東山

7月20日、前々日に予定していた観察会が台風で中止となったため、代わりに東山できのこを観察することにしました。

円山公園側から将軍塚を目指します。

公園をしばらく進むとシイ・カシの植えられている場所でチャタマゴタケ(1)が見つかりました。典型的な茶色タイプです。

チャタマゴタケ(1)

チャタマゴタケ(1)

同じ区画からは少し小さめのツルタケ(2)も出ていました。近くのモミについているようです。

ツルタケ(2)

ツルタケ(2)

ここでは他にもヒメコナカブリツルタケやケシロハツモドキ、アカカバイロタケといった様々な外生菌根菌を見ることができました。

少し進むと、苔むした斜面から灰色っぽいベニタケの仲間が頭を出していました(3)。触ったところや断面がみるみるうちに黒く変色していきます(4)。どうやらシロクロハツのようです。

シロクロハツ(3)

シロクロハツ(3)

シロクロハツ(4)

シロクロハツ(4)

すぐ横にはムラサキヤマドリタケ(5)が。見た目は美しかったのですが、触ってみるとすでに中は空洞のようでした。

ムラサキヤマドリタケ(5)

ムラサキヤマドリタケ(5)

ここからは山道に入っていきます。この道中でも様々なきのこが目を楽しませてくれました。

この時期のシイ林で見ることができるアイゾメクロイグチ(6, 7)。

アイゾメクロイグチ(6)

アイゾメクロイグチ(6)

アイゾメクロイグチ断面(7)

アイゾメクロイグチ断面(7)

石鹸に似た独特のにおいを持つカオリツムタケ(8)。ここではツブラジイの根から発生した株が多く見られました。

カオリツムタケ(8)

カオリツムタケ(8)

全体的に毛深いナガエノチャワンタケ(9)。この時期にはよく出会います。

ナガエノチャワンタケ(9)

ナガエノチャワンタケ(9)

コテングタケモドキ(10)も美しい姿で発生していました。

コテングタケモドキ(10)

コテングタケモドキ(10)

このほかにも、オニイグチモドキやヌメリニガイグチ、ビロードツエタケの仲間、クモタケなどが観察できました。

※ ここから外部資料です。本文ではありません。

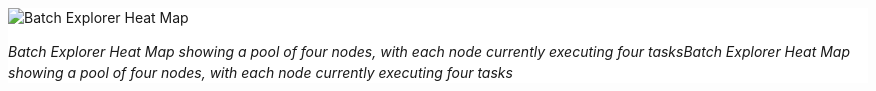 ![Batch Explorer Heat Map][1]

<span data-ttu-id="6a2fb-168">*Batch Explorer Heat Map showing a pool of four nodes, with each node currently executing four tasks*</span><span class="sxs-lookup"><span data-stu-id="6a2fb-168">*Batch Explorer Heat Map showing a pool of four nodes, with each node currently executing four tasks*</span></span>

[api_net]: http://msdn.microsoft.com/library/azure/mt348682.aspx
[api_rest]: http://msdn.microsoft.com/library/azure/dn820158.aspx
[batch_explorer]: https://github.com/Azure/azure-batch-samples/tree/master/CSharp/BatchExplorer
[cloudpool]: https://msdn.microsoft.com/library/azure/microsoft.azure.batch.cloudpool.aspx
[enable_autoscaling]: https://msdn.microsoft.com/library/azure/dn820173.aspx
[fill_type]: https://msdn.microsoft.com/library/microsoft.azure.batch.common.computenodefilltype.aspx
[github_samples]: https://github.com/Azure/azure-batch-samples
[maxtasks_net]: http://msdn.microsoft.com/library/azure/microsoft.azure.batch.cloudpool.maxtaskspercomputenode.aspx
[rest_addpool]: https://msdn.microsoft.com/library/azure/dn820174.aspx
[parallel_tasks_sample]: https://github.com/Azure/azure-batch-samples/tree/master/CSharp/ArticleProjects/ParallelTasks
[poolcreate_net]: https://msdn.microsoft.com/library/azure/microsoft.azure.batch.pooloperations.createpool.aspx
[task_schedule]: https://msdn.microsoft.com/library/microsoft.azure.batch.cloudpool.taskschedulingpolicy.aspx

[1]: https://docstestmedia1.blob.core.windows.net/azure-media/articles/batch/media/batch-parallel-node-tasks/heat_map.png

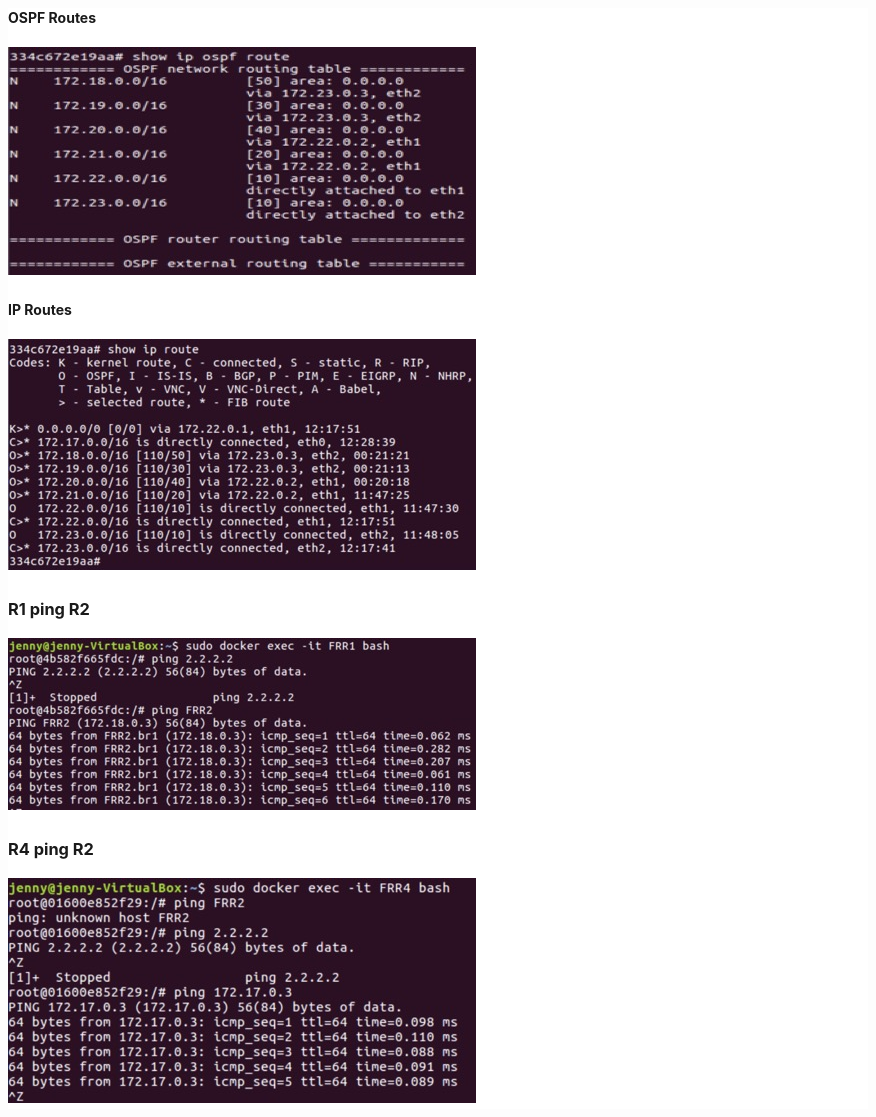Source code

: #### OSPF Routes
![task2-frr5-ospf-routes](img/task2-frr5-ospf-routes.jpg)

#### IP Routes
![task2-frr5-ospf-iproutes](img/task2-frr5-ospf-iproutes.jpg)

### R1 ping R2
![task2-r1-ping-r2](img/task2-r1-ping-r2.jpg)

### R4 ping R2
![task2-r4-ping-r2](img/task2-r4-ping-r2.jpg)

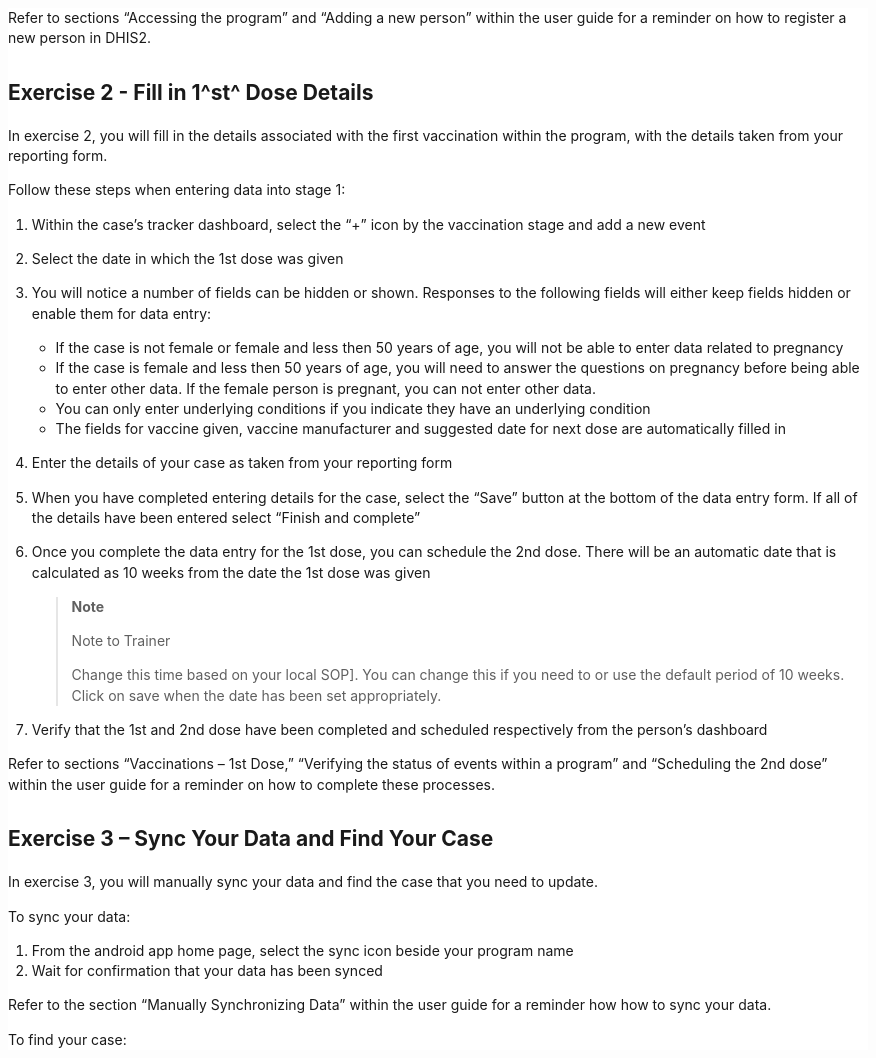 Refer to sections “Accessing the program” and “Adding a new person” within the user guide for a reminder on how to register a new person in DHIS2.

## Exercise 2 - Fill in 1^st^ Dose Details

In exercise 2, you will fill in the details associated with the first vaccination within the program, with the details taken from your reporting form.  

Follow these steps when entering data into stage 1:

1. Within the case’s tracker dashboard, select the “+” icon by the vaccination stage and add a new event
2. Select the date in which the 1st dose was given
3. You will notice a number of fields can be hidden or shown. Responses to the following fields will either keep fields hidden or enable them for data entry: 
   * If the case is not female or female and less then 50 years of age, you will not be able to enter data related to pregnancy
   * If the case is female and less then 50 years of age, you will need to answer the questions on pregnancy before being able to enter other data. If the female person is pregnant, you can not enter other data.
   * You can only enter underlying conditions if you indicate they have an underlying condition
   * The fields for vaccine given, vaccine manufacturer and suggested date for next dose are automatically filled in
4. Enter the details of your case as taken from your reporting form 
5. When you have completed entering details for the case, select the “Save” button at the bottom of the data entry form. If all of the details have been entered select “Finish and complete”
6. Once you complete the data entry for the 1st dose, you can schedule the 2nd dose. There will be an automatic date that is calculated as 10 weeks from the date the 1st dose was given 

   > **Note**
   >
   > Note to Trainer
   >
   > Change this time based on your local SOP]. You can change this if you need to or use the default period of 10 weeks. Click on save when the date has been set appropriately.

7. Verify that the 1st and 2nd dose have been completed and scheduled respectively from the person’s dashboard

Refer to sections “Vaccinations – 1st Dose,” “Verifying the status of events within a program” and “Scheduling the 2nd dose” within the user guide for a reminder on how to complete these processes.

## Exercise 3 – Sync Your Data and Find Your Case

In exercise 3, you will manually sync your data and find the case that you need to update.

To sync your data:

1. From the android app home page, select the sync icon beside your program name
2. Wait for confirmation that your data has been synced

Refer to the section “Manually Synchronizing Data” within the user guide for a reminder how how to sync your data.  

To find your case:

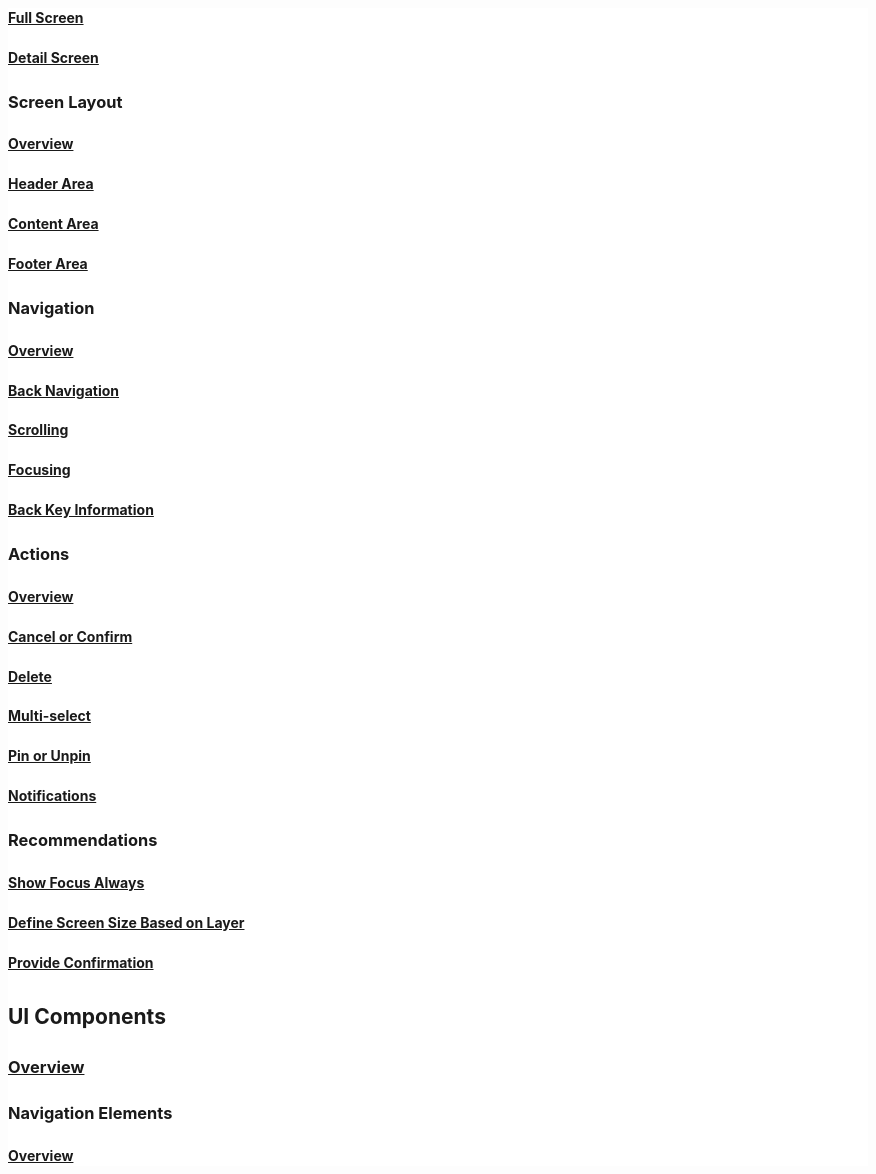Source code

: #### [Full Screen](/application/design/tv/patterns/app-structure/full-screen.md)
#### [Detail Screen](/application/design/tv/patterns/app-structure/detail-screen.md)
### Screen Layout
#### [Overview](/application/design/tv/patterns/screen-layout.md)
#### [Header Area](/application/design/tv/patterns/screen-layout/header-area.md)
#### [Content Area](/application/design/tv/patterns/screen-layout/content-area.md)
#### [Footer Area](/application/design/tv/patterns/screen-layout/footer-area.md)
### Navigation
#### [Overview](/application/design/tv/patterns/navigation.md)
#### [Back Navigation](/application/design/tv/patterns/navigation/back-navigation.md)
#### [Scrolling](/application/design/tv/patterns/navigation/scrolling.md)
#### [Focusing](/application/design/tv/patterns/navigation/focusing.md)
#### [Back Key Information](/application/design/tv/patterns/navigation/back-key-information.md)
### Actions
#### [Overview](/application/design/tv/patterns/actions.md)
#### [Cancel or Confirm](/application/design/tv/patterns/actions/cancel-or-confirm.md)
#### [Delete](/application/design/tv/patterns/actions/delete.md)
#### [Multi-select](/application/design/tv/patterns/actions/multi-select.md)
#### [Pin or Unpin](/application/design/tv/patterns/actions/pin-or-unpin.md)
#### [Notifications](/application/design/tv/patterns/notifications.md)
### Recommendations
#### [Show Focus Always](/application/design/tv/patterns/recommendations/show-focus-always.md)
#### [Define Screen Size Based on Layer](/application/design/tv/patterns/recommendations/define-screen-size-based-on-layer.md)
#### [Provide Confirmation](/application/design/tv/patterns/recommendations/provide-confirmation.md)
## UI Components
### [Overview](/application/design/tv/ui-components.md)
### Navigation Elements
#### [Overview](/application/design/tv/ui-components/navigation-elements.md)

山頂のあずまやで一服して清水寺の方に下山します。こちらではヌメリコウジタケやマツオウジを見ることができましたが、きのこの状態はよくありませんでした。

斜面を下り、少し開けたところに積んであるシイの材を見てみると、断面から妙なきのこが発生していました(11)。色と形からゴムタケでは、と思われましたが、よく観察してみると子実体は硬く表面はいぼ状になっており、クロコバンタケに似ていることがわかりました。幼菌のうちは外皮が目立ちます(12)。

ヘタタケ(11)

ヘタタケ(11)

ヘタタケ幼菌(12)

ヘタタケ幼菌(12)

戻ってから調べてみたところ、ヘタタケというきのこと特徴が一致しました。クロコバンタケと同じヘタタケ属の子嚢菌です。

さらに進むと、見事なクロタマゴテングタケ(13)に出会いました。柄の黒い模様が特徴的です。

クロタマゴテングタケ(13)

この近くでまた妙な菌類が見つかりました。苔の生えた地面から白いゼリー状の塊が出ています(14)。

(14)

(14)

持ち帰って顕微鏡で観察してみたところ、シロキクラゲ型の坦子器が確認できました。シロキクラゲ目の仲間でしょうか。ロウタケ目も同じ形の坦子器をもつため、そちらの可能性もありそうです。

この後下山途中にきのこを見つけることはありませんでした。

夏のシイ林らしいきのこに数多く出会うことができ、普段観察することがないものも見ることができた散策でした。